Three years ago on Sunday, U.S. crude prices tumbled below $75 a barrel, a psychological threshold that marked the difference between profits and losses for many of Houston’s oil companies.
It was the lowest price since 2010, down from more than $107 a barrel just a few months earlier, but analysts were still convinced that the oil prices were about to hit bottom. A week later, at a closely watched OPEC meeting, Saudi officials would refuse to cut production to stop the oil market’s plunge because they knew shale drillers would keep pumping and elbow them out of key markets.
The cartel split between Saudi Arabia and those who wanted the kingdom to single-handedly fix falling oil prices. The Saudis didn’t. Barrel prices plunged, into the $60s, the $50s, the $40s, the $30s, and finally into the $20s early last year. More than 200 North American oil producers and energy services companies went bankrupt. Houston, the U.S. energy capital, lost 77,000 oil jobs.
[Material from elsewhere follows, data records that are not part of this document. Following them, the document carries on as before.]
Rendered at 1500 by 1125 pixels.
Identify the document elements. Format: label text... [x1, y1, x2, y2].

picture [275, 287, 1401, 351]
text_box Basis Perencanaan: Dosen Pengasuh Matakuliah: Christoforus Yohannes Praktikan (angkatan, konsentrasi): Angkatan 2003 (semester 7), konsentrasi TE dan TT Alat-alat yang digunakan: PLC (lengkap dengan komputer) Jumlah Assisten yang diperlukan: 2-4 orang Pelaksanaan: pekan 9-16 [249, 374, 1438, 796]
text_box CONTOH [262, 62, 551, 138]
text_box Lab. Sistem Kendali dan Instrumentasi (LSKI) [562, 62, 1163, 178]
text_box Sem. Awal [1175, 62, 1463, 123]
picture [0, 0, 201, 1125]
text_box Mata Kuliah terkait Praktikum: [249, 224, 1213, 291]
At the moment, most analysts believe OPEC and the non-OPEC countries that agreed to curb crude production in November and December of 2016 will stay the course when they gather in Vienna in two weeks. But unless the cartel does something drastic, crude prices will probably languish closer to $50 a barrel than $60 a barrel next year, even if OPEC decides to extend its current production caps through 2018, analysts say.
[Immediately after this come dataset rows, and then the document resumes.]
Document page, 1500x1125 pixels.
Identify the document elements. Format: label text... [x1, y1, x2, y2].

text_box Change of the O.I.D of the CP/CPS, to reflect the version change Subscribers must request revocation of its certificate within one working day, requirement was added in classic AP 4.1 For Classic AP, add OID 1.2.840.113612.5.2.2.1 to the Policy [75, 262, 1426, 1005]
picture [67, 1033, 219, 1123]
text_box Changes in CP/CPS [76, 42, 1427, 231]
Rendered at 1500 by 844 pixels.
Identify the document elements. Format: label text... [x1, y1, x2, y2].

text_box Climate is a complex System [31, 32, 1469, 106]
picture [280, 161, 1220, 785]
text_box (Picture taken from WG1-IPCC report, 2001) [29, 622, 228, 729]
It’s pretty simple, actually. If OPEC keeps its current production cuts through next year, oil will sit around $50 a barrel; if it defies expectations and slashes more output than expected – say, another 1 million barrels a day – crude prices could rise into the $60-a-barrel range and stay there. But if the cartel decides it is tired of restraining itself while the rest of the world pumps oil and grabs market share, crude prices could easily slip into the $40-a-barrel range, said Michael Wittner, an oil market analyst at French bank Société Générale.
Wittner’s analysis is a downer in what has been a upbeat couple of weeks for industry. On Nov. 6, the price had closed above $57 a barrel, its highest point in two years, after reports of a power struggle in the Saudi royal family. At the end of last week, oil was still holding above $55 a barrel.
But those prices may not last long without a swift boost from OPEC. The International Energy Agency, the Paris-based group that advises oil-importing nations, said the recent increase in crude prices is mostly based on temporary supply disruptions and other transitory market movers, like geopolitical tensions in the Middle East, including Saudi Crown Prince Mohammed bin Salman’s purge of top Saudi officials and princes.
The agency cut its demand outlook for next year by 190,000 barrels a day. Global crude production, it said, could vault above demand by 600,000 barrels a day in the first quarter of 2018 and by 200,000 barrels a day in the second quarter.
“Next year’s demand growth will struggle to match this,” the agency said. “This is why, absent any geopolitical premium, we may not have seen a ‘new normal’ for oil prices.”